Judge Torribio found MacNaughton’s conduct was objectively unreasonable because he was notified of his termination on July 7, 2014, yet he continued to purportedly act on plaintiff’s behalf by subsequently filing his motion to compel on July 16, 2014. Judge Torribio’s ruling that MacNaughton violated section 128.7, subdivisions (b)(1) and (3) rests, in part, on his finding that Blue resigned from plaintiff’s Legal Committee on January 15, 2013.
The ruling is supported by the record and common sense. Kruse stated “unequivocally” in her declaration that plaintiff supervised the litigation, while the corporation handled the fundraising. The most rational conclusion to be drawn from Blue’s resignation letter was that he was resigning from plaintiff’s Legal Committee, i.e., the litigation arm of the organization. Blue was frustrated over the manner in which a request to have the Sierra Club support the litigation was handled and specifically asked to be removed from “SaveHollywood.org,” which is the unincorporated association.

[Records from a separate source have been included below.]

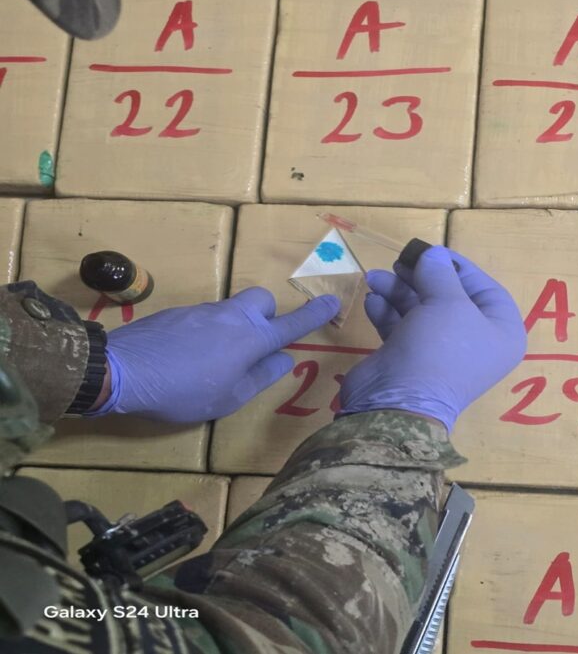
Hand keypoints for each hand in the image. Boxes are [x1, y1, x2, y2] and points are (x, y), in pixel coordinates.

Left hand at [89, 288, 338, 421]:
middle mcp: (232, 317)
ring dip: (233, 326)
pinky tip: (186, 354)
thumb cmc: (185, 391)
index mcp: (251, 339)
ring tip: (210, 359)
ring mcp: (204, 309)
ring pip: (232, 309)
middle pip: (262, 299)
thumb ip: (261, 376)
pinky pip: (206, 315)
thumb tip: (284, 359)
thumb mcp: (229, 397)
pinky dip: (207, 330)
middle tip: (253, 341)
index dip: (314, 314)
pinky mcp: (180, 311)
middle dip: (266, 314)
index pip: (292, 325)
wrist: (126, 369)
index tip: (332, 300)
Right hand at [339, 246, 525, 431]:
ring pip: (421, 310)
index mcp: (500, 333)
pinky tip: (372, 301)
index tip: (431, 251)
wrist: (397, 401)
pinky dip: (388, 311)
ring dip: (397, 291)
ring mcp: (441, 352)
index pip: (485, 288)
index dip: (458, 267)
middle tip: (399, 262)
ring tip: (376, 279)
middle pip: (448, 296)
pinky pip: (402, 326)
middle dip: (421, 277)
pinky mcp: (410, 358)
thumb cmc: (438, 348)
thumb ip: (440, 272)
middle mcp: (474, 343)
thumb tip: (432, 254)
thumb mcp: (447, 302)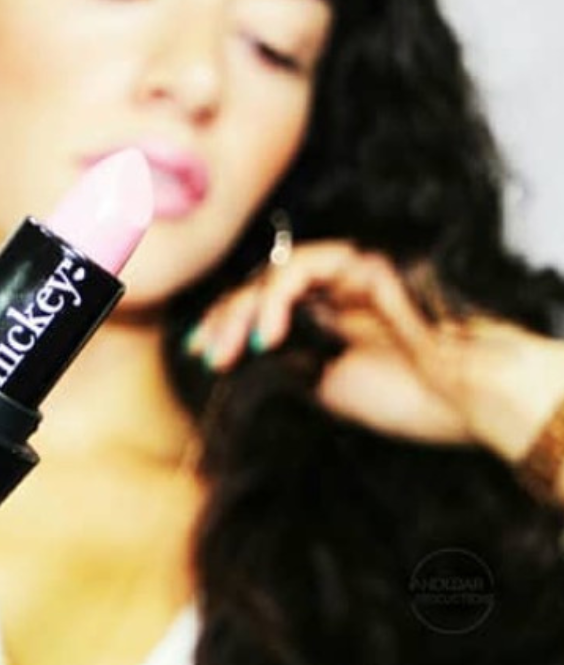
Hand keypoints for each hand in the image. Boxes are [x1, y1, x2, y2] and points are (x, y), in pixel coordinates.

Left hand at [187, 241, 563, 466]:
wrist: (467, 401)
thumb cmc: (408, 399)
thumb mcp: (324, 385)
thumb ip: (283, 361)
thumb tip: (231, 354)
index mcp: (325, 317)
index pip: (260, 308)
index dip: (224, 325)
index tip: (198, 352)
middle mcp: (333, 289)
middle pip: (259, 286)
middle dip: (225, 320)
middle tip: (206, 354)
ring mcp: (350, 272)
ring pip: (275, 273)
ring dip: (243, 310)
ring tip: (231, 351)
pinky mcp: (366, 264)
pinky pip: (305, 267)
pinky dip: (277, 298)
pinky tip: (268, 337)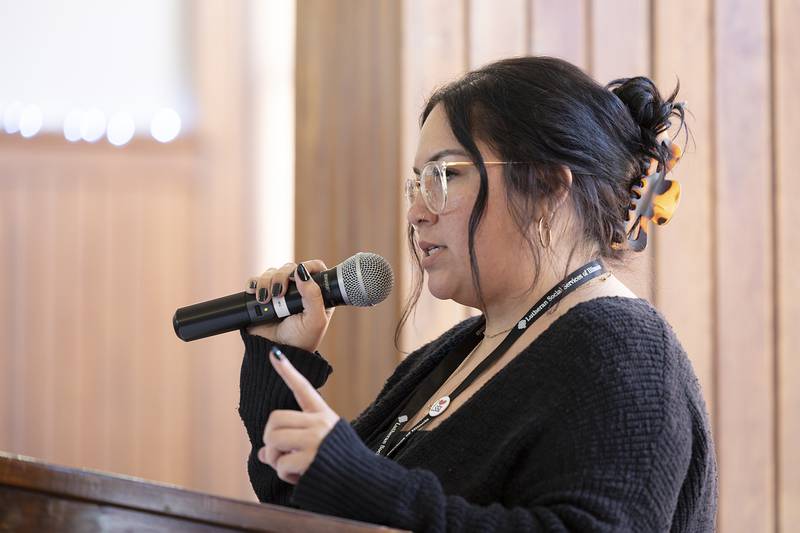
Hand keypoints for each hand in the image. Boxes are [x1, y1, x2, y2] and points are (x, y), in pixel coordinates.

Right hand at [245, 260, 333, 351]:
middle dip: (281, 276)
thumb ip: (314, 296)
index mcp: (315, 294)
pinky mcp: (262, 296)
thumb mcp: (315, 320)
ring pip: (272, 272)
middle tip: (279, 293)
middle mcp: (297, 290)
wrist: (276, 352)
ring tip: (265, 299)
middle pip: (289, 268)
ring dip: (266, 282)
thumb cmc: (301, 340)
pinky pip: (255, 282)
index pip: (315, 268)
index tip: (299, 274)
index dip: (308, 266)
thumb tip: (302, 271)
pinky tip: (255, 294)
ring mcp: (279, 292)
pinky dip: (253, 284)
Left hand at [258, 346, 339, 484]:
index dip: (287, 371)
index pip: (303, 388)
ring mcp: (314, 439)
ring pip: (273, 440)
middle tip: (280, 453)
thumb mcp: (318, 446)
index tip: (274, 353)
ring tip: (291, 467)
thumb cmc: (339, 464)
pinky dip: (286, 475)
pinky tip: (301, 477)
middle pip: (275, 420)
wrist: (363, 483)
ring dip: (275, 458)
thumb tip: (262, 453)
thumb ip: (292, 444)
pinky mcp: (309, 458)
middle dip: (270, 439)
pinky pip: (281, 464)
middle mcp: (319, 422)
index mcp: (323, 415)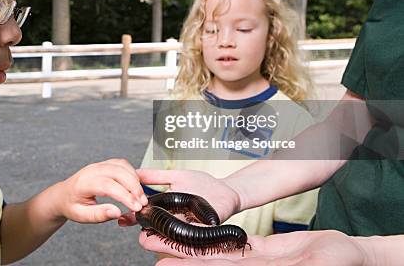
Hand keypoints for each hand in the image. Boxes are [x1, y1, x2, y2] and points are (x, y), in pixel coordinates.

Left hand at [54, 158, 147, 223]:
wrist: (63, 195)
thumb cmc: (71, 206)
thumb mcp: (81, 215)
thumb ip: (99, 214)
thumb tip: (117, 212)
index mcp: (83, 183)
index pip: (107, 186)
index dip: (125, 196)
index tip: (136, 207)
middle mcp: (91, 170)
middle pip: (118, 172)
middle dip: (134, 187)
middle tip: (142, 203)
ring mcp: (99, 165)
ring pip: (122, 165)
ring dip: (135, 179)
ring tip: (141, 196)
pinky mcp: (105, 164)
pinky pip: (122, 164)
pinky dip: (132, 173)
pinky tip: (137, 185)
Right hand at [118, 169, 240, 226]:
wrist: (227, 190)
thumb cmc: (203, 184)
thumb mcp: (176, 176)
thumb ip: (156, 176)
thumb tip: (135, 172)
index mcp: (166, 208)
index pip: (146, 215)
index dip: (132, 218)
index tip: (121, 219)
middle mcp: (174, 221)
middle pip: (154, 229)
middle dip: (141, 230)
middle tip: (129, 224)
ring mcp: (186, 228)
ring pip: (167, 235)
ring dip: (154, 236)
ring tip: (143, 234)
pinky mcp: (200, 232)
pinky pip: (187, 237)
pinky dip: (176, 237)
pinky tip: (165, 234)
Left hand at [140, 230, 367, 265]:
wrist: (350, 257)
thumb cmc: (337, 264)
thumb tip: (256, 259)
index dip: (186, 264)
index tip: (159, 262)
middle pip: (203, 259)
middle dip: (174, 251)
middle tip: (144, 242)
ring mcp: (252, 262)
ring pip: (212, 250)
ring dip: (186, 242)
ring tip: (161, 233)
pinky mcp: (260, 252)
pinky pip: (229, 245)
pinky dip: (211, 240)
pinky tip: (195, 233)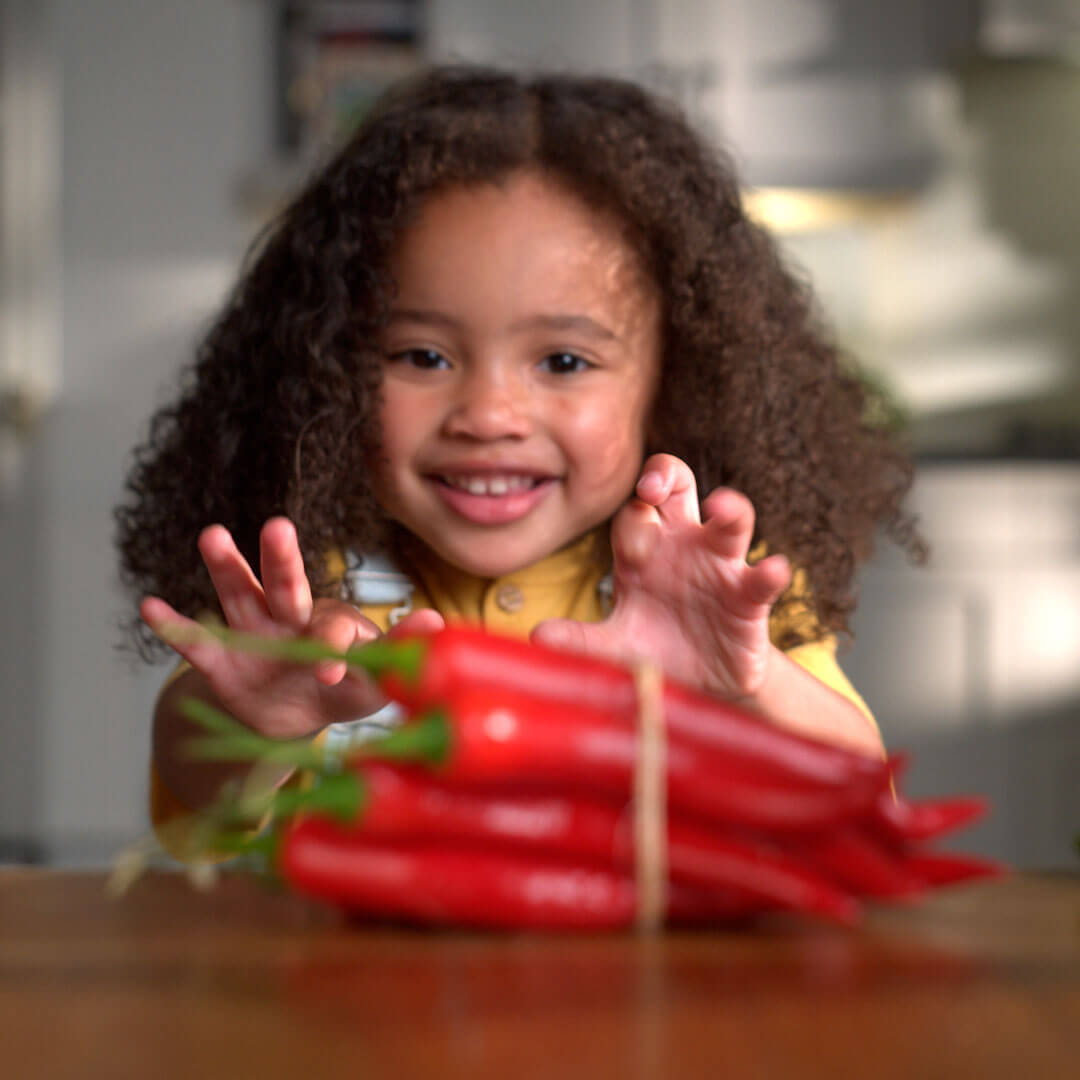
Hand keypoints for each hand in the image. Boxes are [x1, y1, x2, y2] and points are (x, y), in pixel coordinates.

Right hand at [141, 517, 443, 738]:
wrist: (293, 718)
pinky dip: (172, 626)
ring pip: (239, 594)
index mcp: (330, 622)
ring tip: (212, 536)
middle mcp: (289, 617)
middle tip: (279, 528)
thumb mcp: (372, 679)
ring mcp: (252, 632)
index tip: (332, 672)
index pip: (332, 626)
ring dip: (226, 568)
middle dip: (284, 559)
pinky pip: (194, 640)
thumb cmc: (343, 690)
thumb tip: (437, 620)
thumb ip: (397, 651)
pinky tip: (150, 605)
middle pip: (287, 584)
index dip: (333, 645)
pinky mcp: (221, 657)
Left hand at [531, 454, 790, 700]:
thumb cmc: (653, 650)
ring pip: (730, 520)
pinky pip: (762, 578)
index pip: (632, 511)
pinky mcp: (749, 599)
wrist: (699, 688)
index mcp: (642, 550)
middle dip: (665, 476)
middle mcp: (681, 546)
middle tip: (653, 490)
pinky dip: (771, 572)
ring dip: (730, 508)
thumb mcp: (613, 645)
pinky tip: (774, 569)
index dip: (631, 520)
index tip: (631, 551)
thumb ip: (579, 640)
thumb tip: (537, 637)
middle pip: (677, 485)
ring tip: (723, 507)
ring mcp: (720, 568)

Given Blue was aware of the distinction between “.org” and “Org,” Blue would have likely referenced “SaveHollywoodOrg” in his letter if he sought to limit his resignation to the corporation. Because the trial court’s finding that Blue resigned from the Legal Committee is supported by the record, plaintiff’s Legal Committee properly convened without Blue (or notice to Blue) on July 5, 2014, and its subsequent vote to terminate MacNaughton as plaintiff’s attorney was valid. We conclude Judge Torribio acted within the bounds of reason in determining the imposition of sanctions were justified on the ground that MacNaughton improperly acted as plaintiff’s attorney after he had been terminated from that position. (See County of Kern v. T.C.E.F., Inc. (2016) 246 Cal.App.4th 301, 316 [abuse of discretion occurs when lower court exceeds the bounds of reason].)
We note MacNaughton has not challenged the reasonableness of plaintiff’s attorney fees and costs incurred in connection with the sanctions motion. He has therefore waived the issue on appeal. (Nelson v. Avondale Homeowners Assn. (2009) 172 Cal.App.4th 857, 862; In re Marriage of Falcone & Fyke, supra, 164 Cal.App.4th at p. 830 [“[t]he absence of cogent legal argument or citation to authority allows this court to treat the contentions as waived”].) In any event, the trial court did not abuse its discretion in assessing a monetary sanction in the sum of $27,600 in attorney fees and costs in connection with the motion. The attorney declarations filed in support of monetary sanctions were sufficiently detailed for the court to determine the time spent and work performed were reasonable.
DISPOSITION

The March 9, 2015 sanctions order is affirmed. Plaintiff and Respondent SaveHollywood.Org is awarded its costs on appeal.
NOT TO BE PUBLISHED IN THE OFFICIAL REPORTS


KUMAR, J.

We concur:


KRIEGLER, Acting P.J.


BAKER, J.




Description Objector Richard MacNaughton appeals from a March 9, 2015 sanctions order. The order enjoined MacNaughton “from filing any court papers on behalf of or holding himself out as attorney for [plaintiff] SaveHollywood.Org,” and further directed MacNaughton to pay plaintiff $27,600 in attorney fees and costs incurred in connection with its sanctions motion. We hold the trial court did not abuse its discretion, and affirm the sanctions order.